A 48 MWe tidal power station near Derby, Western Australia will potentially supply power to Derby, Broome and a lead and zinc mine at Pillara in the remote Kimberley Region. Power for most of the settlements in the area is currently provided by relatively expensive diesel engine/generator units. Apart from reducing pollutants, the tidal power option will provide long-term savings and ensure less reliance on imported diesel.

The plant will be built between two "arms" of a creek. To keep capital costs down, the turbine will be placed in a channel cut between a high basin in one arm of the creek, and a low basin in the other. The plant has been designed to provide continuous power, rather than maximise the amount of electricity at an ideal phase of the tide. The tidal range at Derby is about 10 m ­ one of the highest in Australia.

Waste briquettes

Landfill waste in Canberra will provide the material for two briquetting plants. One plant will provide clean-burning fuel for a cogeneration facility producing up to 300 kWe of energy for sale to customers in the Australian Capital Territory; the other will be used to produce a high-quality fuel for domestic uses, such as space heating and barbecues.

Wave energy

A$750,000 has been granted for a 300 kWe generator on the breakwater at Port Kembla, which will convert ocean wave energy into electricity. The technology for generating power from waves is yet to be firmly established commercially, but this project will provide a valuable boost to the future of wave energy.

The conversion device in this project is radically different from other wave generators in the world. Designed by Energetec, the unit uses a parabolic shield to focus waves into the bottom of the air chamber. The shield increases the amplitude of the waves at the focal point by about a factor of three. The focused wave motion pushes oscillating air past a turbine.
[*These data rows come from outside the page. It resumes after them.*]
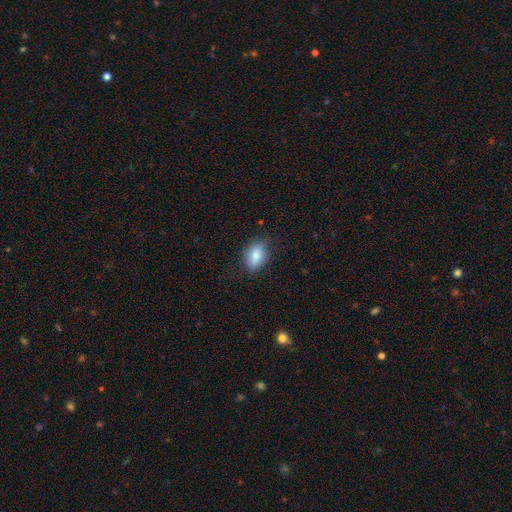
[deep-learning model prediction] A smooth galaxy with no disk features (82%) that is in between round and cigar-shaped (84%). Merging: none (75%).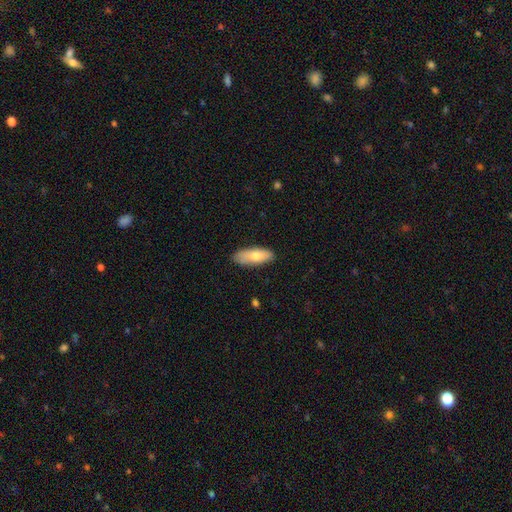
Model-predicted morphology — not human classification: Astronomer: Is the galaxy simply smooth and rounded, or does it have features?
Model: smooth — 75%.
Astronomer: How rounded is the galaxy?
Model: in between — 71%.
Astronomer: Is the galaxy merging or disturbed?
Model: none — 83%.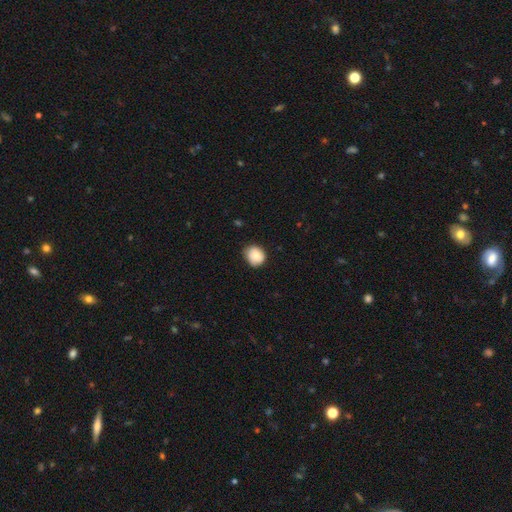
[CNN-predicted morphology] Overall: smooth (83%). How rounded: round (73%). Merging: none (75%).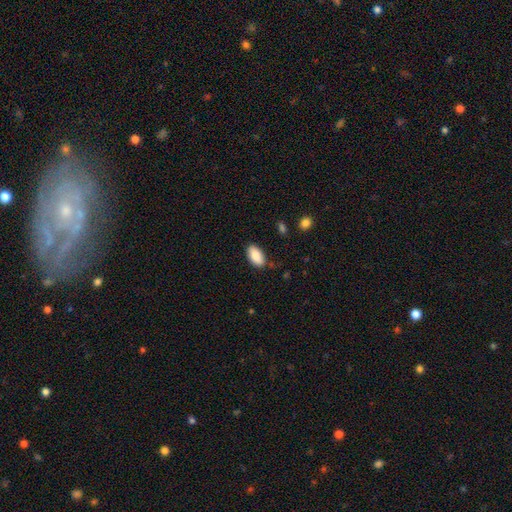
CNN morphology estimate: smooth_or_featured: smooth (p=0.87) [alt: star or artifact p=0.06]
how_rounded: in between (p=0.94) [alt: cigar-shaped p=0.04]
merging: none (p=0.82) [alt: minor disturbance p=0.13]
An oscillating motion of air often causes problems for wave generators, but this turbine has been designed to make maximum use of the air flow. The turbine spins in one direction despite the oscillating flow of air, and the blades are adjusted by mechanical actuators linked to microprocessor controls and pressure sensors in the air flow.

Biomass from mallee

An integrated wood-processing plant at Narrogin, Western Australia, will produce electricity and eucalyptus oil from locally grown biomass. Using a process developed by the Commonwealth Scientific and Industrial Research Organisation, the plant will convert wood into activated carbon and then to 1 MW of electricity for the grid.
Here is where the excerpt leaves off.